> [EXERCISE OBJECTIVE]:
When you respond, write out each entry exactly as it stands.

[DATA SUPPLIED — start]

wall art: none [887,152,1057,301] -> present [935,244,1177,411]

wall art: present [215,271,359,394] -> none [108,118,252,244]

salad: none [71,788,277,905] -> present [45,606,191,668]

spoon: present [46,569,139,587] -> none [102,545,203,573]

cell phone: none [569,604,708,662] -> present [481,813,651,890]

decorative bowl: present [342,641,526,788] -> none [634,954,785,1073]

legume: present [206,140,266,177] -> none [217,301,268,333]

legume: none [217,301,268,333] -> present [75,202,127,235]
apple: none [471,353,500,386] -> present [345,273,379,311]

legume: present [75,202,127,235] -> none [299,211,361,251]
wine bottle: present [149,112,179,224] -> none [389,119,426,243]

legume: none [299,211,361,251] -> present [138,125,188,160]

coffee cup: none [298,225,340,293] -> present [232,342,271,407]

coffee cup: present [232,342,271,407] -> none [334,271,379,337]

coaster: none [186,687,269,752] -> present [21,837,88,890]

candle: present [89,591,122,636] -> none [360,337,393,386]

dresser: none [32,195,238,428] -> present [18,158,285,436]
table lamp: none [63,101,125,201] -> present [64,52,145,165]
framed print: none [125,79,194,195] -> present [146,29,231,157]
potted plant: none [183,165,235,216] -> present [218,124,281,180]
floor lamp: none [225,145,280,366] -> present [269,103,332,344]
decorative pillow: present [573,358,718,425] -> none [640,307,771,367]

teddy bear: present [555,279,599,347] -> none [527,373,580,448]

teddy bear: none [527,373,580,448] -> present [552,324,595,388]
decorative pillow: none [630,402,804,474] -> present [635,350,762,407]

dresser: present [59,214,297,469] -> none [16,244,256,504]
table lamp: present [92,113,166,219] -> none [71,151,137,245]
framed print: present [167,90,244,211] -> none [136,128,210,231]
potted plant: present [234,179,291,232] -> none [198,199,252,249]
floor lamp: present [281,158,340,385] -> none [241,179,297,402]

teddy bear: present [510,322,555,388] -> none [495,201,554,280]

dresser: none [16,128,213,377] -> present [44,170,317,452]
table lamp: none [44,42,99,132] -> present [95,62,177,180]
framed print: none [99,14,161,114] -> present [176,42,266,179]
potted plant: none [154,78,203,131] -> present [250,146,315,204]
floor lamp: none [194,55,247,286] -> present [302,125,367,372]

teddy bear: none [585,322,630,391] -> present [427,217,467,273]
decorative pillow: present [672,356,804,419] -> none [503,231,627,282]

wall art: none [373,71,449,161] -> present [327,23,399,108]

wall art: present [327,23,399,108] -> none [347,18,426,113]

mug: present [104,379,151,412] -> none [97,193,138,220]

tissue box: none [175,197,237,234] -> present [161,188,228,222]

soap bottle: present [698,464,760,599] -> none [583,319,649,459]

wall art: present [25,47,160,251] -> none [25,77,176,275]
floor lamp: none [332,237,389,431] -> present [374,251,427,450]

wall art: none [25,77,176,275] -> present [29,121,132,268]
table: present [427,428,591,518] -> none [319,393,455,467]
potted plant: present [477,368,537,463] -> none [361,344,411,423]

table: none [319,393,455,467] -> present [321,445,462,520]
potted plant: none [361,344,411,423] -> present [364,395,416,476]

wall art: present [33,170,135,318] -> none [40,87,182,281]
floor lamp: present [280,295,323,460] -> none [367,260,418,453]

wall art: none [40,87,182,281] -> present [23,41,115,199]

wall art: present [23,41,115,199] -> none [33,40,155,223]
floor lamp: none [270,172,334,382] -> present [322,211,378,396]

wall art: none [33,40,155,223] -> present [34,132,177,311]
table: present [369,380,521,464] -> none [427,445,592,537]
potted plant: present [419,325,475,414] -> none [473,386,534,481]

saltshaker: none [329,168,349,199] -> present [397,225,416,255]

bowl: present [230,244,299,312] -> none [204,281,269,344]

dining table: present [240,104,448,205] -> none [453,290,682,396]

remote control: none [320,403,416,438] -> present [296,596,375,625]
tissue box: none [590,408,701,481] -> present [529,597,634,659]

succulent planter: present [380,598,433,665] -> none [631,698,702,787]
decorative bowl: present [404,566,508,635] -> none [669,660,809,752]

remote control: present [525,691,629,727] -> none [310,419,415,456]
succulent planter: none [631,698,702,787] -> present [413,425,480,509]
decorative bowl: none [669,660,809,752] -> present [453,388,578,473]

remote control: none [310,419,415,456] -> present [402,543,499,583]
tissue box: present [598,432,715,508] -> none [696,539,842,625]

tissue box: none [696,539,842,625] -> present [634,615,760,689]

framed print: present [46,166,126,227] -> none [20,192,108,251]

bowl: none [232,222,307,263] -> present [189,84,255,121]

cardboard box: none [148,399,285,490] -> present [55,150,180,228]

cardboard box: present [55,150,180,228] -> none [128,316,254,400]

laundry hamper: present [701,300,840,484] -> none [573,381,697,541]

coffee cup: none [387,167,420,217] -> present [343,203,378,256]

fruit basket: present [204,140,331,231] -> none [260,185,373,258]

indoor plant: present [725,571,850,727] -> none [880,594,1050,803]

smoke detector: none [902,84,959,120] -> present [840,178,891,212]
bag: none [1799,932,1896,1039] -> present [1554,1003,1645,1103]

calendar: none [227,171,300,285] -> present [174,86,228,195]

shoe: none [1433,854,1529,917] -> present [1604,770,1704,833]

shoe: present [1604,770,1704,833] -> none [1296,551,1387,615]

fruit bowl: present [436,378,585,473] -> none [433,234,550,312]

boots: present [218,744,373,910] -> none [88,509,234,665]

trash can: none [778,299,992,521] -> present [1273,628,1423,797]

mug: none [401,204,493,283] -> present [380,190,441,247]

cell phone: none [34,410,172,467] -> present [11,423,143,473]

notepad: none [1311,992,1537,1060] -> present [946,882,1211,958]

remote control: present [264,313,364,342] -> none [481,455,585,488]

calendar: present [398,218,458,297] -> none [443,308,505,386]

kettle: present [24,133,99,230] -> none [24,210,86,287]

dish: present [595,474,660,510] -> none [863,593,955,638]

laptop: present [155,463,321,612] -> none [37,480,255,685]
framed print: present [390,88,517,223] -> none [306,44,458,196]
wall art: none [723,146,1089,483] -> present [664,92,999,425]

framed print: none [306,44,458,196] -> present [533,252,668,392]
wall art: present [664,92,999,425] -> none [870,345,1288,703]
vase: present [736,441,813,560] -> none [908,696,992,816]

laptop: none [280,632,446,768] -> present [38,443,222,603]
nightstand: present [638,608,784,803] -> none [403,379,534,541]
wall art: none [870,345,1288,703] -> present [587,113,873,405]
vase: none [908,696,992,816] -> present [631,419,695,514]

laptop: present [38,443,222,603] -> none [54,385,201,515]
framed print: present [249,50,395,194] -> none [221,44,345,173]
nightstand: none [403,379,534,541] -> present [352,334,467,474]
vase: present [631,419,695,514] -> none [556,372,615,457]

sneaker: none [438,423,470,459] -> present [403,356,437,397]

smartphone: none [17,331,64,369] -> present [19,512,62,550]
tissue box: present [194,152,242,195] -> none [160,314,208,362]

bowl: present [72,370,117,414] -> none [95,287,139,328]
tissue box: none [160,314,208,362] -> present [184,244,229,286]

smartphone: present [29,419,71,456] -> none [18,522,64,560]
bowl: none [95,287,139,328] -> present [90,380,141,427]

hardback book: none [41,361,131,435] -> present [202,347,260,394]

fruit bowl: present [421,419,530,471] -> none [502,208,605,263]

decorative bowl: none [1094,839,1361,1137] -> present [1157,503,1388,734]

[DATA SUPPLIED — finish]

> [TASK ANSWER]:
wall art: none [887,152,1057,301] -> present [935,244,1177,411]

wall art: present [215,271,359,394] -> none [108,118,252,244]

salad: none [71,788,277,905] -> present [45,606,191,668]

spoon: present [46,569,139,587] -> none [102,545,203,573]

cell phone: none [569,604,708,662] -> present [481,813,651,890]

decorative bowl: present [342,641,526,788] -> none [634,954,785,1073]

legume: present [206,140,266,177] -> none [217,301,268,333]

legume: none [217,301,268,333] -> present [75,202,127,235]
apple: none [471,353,500,386] -> present [345,273,379,311]

legume: present [75,202,127,235] -> none [299,211,361,251]
wine bottle: present [149,112,179,224] -> none [389,119,426,243]

legume: none [299,211,361,251] -> present [138,125,188,160]

coffee cup: none [298,225,340,293] -> present [232,342,271,407]

coffee cup: present [232,342,271,407] -> none [334,271,379,337]

coaster: none [186,687,269,752] -> present [21,837,88,890]

candle: present [89,591,122,636] -> none [360,337,393,386]

dresser: none [32,195,238,428] -> present [18,158,285,436]
table lamp: none [63,101,125,201] -> present [64,52,145,165]
framed print: none [125,79,194,195] -> present [146,29,231,157]
potted plant: none [183,165,235,216] -> present [218,124,281,180]
floor lamp: none [225,145,280,366] -> present [269,103,332,344]
decorative pillow: present [573,358,718,425] -> none [640,307,771,367]

teddy bear: present [555,279,599,347] -> none [527,373,580,448]

teddy bear: none [527,373,580,448] -> present [552,324,595,388]
decorative pillow: none [630,402,804,474] -> present [635,350,762,407]

dresser: present [59,214,297,469] -> none [16,244,256,504]
table lamp: present [92,113,166,219] -> none [71,151,137,245]
framed print: present [167,90,244,211] -> none [136,128,210,231]
potted plant: present [234,179,291,232] -> none [198,199,252,249]
floor lamp: present [281,158,340,385] -> none [241,179,297,402]

teddy bear: present [510,322,555,388] -> none [495,201,554,280]

dresser: none [16,128,213,377] -> present [44,170,317,452]
table lamp: none [44,42,99,132] -> present [95,62,177,180]
framed print: none [99,14,161,114] -> present [176,42,266,179]
potted plant: none [154,78,203,131] -> present [250,146,315,204]
floor lamp: none [194,55,247,286] -> present [302,125,367,372]

teddy bear: none [585,322,630,391] -> present [427,217,467,273]
decorative pillow: present [672,356,804,419] -> none [503,231,627,282]

wall art: none [373,71,449,161] -> present [327,23,399,108]

wall art: present [327,23,399,108] -> none [347,18,426,113]

mug: present [104,379,151,412] -> none [97,193,138,220]

tissue box: none [175,197,237,234] -> present [161,188,228,222]

soap bottle: present [698,464,760,599] -> none [583,319,649,459]

wall art: present [25,47,160,251] -> none [25,77,176,275]
floor lamp: none [332,237,389,431] -> present [374,251,427,450]

wall art: none [25,77,176,275] -> present [29,121,132,268]
table: present [427,428,591,518] -> none [319,393,455,467]
potted plant: present [477,368,537,463] -> none [361,344,411,423]

table: none [319,393,455,467] -> present [321,445,462,520]
potted plant: none [361,344,411,423] -> present [364,395,416,476]

wall art: present [33,170,135,318] -> none [40,87,182,281]
floor lamp: present [280,295,323,460] -> none [367,260,418,453]

wall art: none [40,87,182,281] -> present [23,41,115,199]

wall art: present [23,41,115,199] -> none [33,40,155,223]
floor lamp: none [270,172,334,382] -> present [322,211,378,396]

wall art: none [33,40,155,223] -> present [34,132,177,311]
table: present [369,380,521,464] -> none [427,445,592,537]
potted plant: present [419,325,475,414] -> none [473,386,534,481]

saltshaker: none [329,168,349,199] -> present [397,225,416,255]

bowl: present [230,244,299,312] -> none [204,281,269,344]

dining table: present [240,104,448,205] -> none [453,290,682,396]

remote control: none [320,403,416,438] -> present [296,596,375,625]
tissue box: none [590,408,701,481] -> present [529,597,634,659]

succulent planter: present [380,598,433,665] -> none [631,698,702,787]
decorative bowl: present [404,566,508,635] -> none [669,660,809,752]

remote control: present [525,691,629,727] -> none [310,419,415,456]
succulent planter: none [631,698,702,787] -> present [413,425,480,509]
decorative bowl: none [669,660,809,752] -> present [453,388,578,473]

remote control: none [310,419,415,456] -> present [402,543,499,583]
tissue box: present [598,432,715,508] -> none [696,539,842,625]

tissue box: none [696,539,842,625] -> present [634,615,760,689]

framed print: present [46,166,126,227] -> none [20,192,108,251]

bowl: none [232,222,307,263] -> present [189,84,255,121]

cardboard box: none [148,399,285,490] -> present [55,150,180,228]

cardboard box: present [55,150,180,228] -> none [128,316,254,400]

laundry hamper: present [701,300,840,484] -> none [573,381,697,541]

coffee cup: none [387,167,420,217] -> present [343,203,378,256]

fruit basket: present [204,140,331,231] -> none [260,185,373,258]

indoor plant: present [725,571,850,727] -> none [880,594,1050,803]

smoke detector: none [902,84,959,120] -> present [840,178,891,212]
bag: none [1799,932,1896,1039] -> present [1554,1003,1645,1103]

calendar: none [227,171,300,285] -> present [174,86,228,195]

shoe: none [1433,854,1529,917] -> present [1604,770,1704,833]

shoe: present [1604,770,1704,833] -> none [1296,551,1387,615]

fruit bowl: present [436,378,585,473] -> none [433,234,550,312]

boots: present [218,744,373,910] -> none [88,509,234,665]

trash can: none [778,299,992,521] -> present [1273,628,1423,797]

mug: none [401,204,493,283] -> present [380,190,441,247]

cell phone: none [34,410,172,467] -> present [11,423,143,473]

notepad: none [1311,992,1537,1060] -> present [946,882,1211,958]

remote control: present [264,313,364,342] -> none [481,455,585,488]

calendar: present [398,218,458,297] -> none [443,308,505,386]

kettle: present [24,133,99,230] -> none [24,210,86,287]

dish: present [595,474,660,510] -> none [863,593,955,638]

laptop: present [155,463,321,612] -> none [37,480,255,685]
framed print: present [390,88,517,223] -> none [306,44,458,196]
wall art: none [723,146,1089,483] -> present [664,92,999,425]

framed print: none [306,44,458,196] -> present [533,252,668,392]
wall art: present [664,92,999,425] -> none [870,345,1288,703]
vase: present [736,441,813,560] -> none [908,696,992,816]

laptop: none [280,632,446,768] -> present [38,443,222,603]
nightstand: present [638,608,784,803] -> none [403,379,534,541]
wall art: none [870,345,1288,703] -> present [587,113,873,405]
vase: none [908,696,992,816] -> present [631,419,695,514]

laptop: present [38,443,222,603] -> none [54,385,201,515]
framed print: present [249,50,395,194] -> none [221,44,345,173]
nightstand: none [403,379,534,541] -> present [352,334,467,474]
vase: present [631,419,695,514] -> none [556,372,615,457]

sneaker: none [438,423,470,459] -> present [403,356,437,397]

smartphone: none [17,331,64,369] -> present [19,512,62,550]
tissue box: present [194,152,242,195] -> none [160,314,208,362]

bowl: present [72,370,117,414] -> none [95,287,139,328]
tissue box: none [160,314,208,362] -> present [184,244,229,286]

smartphone: present [29,419,71,456] -> none [18,522,64,560]
bowl: none [95,287,139,328] -> present [90,380,141,427]

hardback book: none [41,361,131,435] -> present [202,347,260,394]

fruit bowl: present [421,419,530,471] -> none [502,208,605,263]

decorative bowl: none [1094,839,1361,1137] -> present [1157,503,1388,734]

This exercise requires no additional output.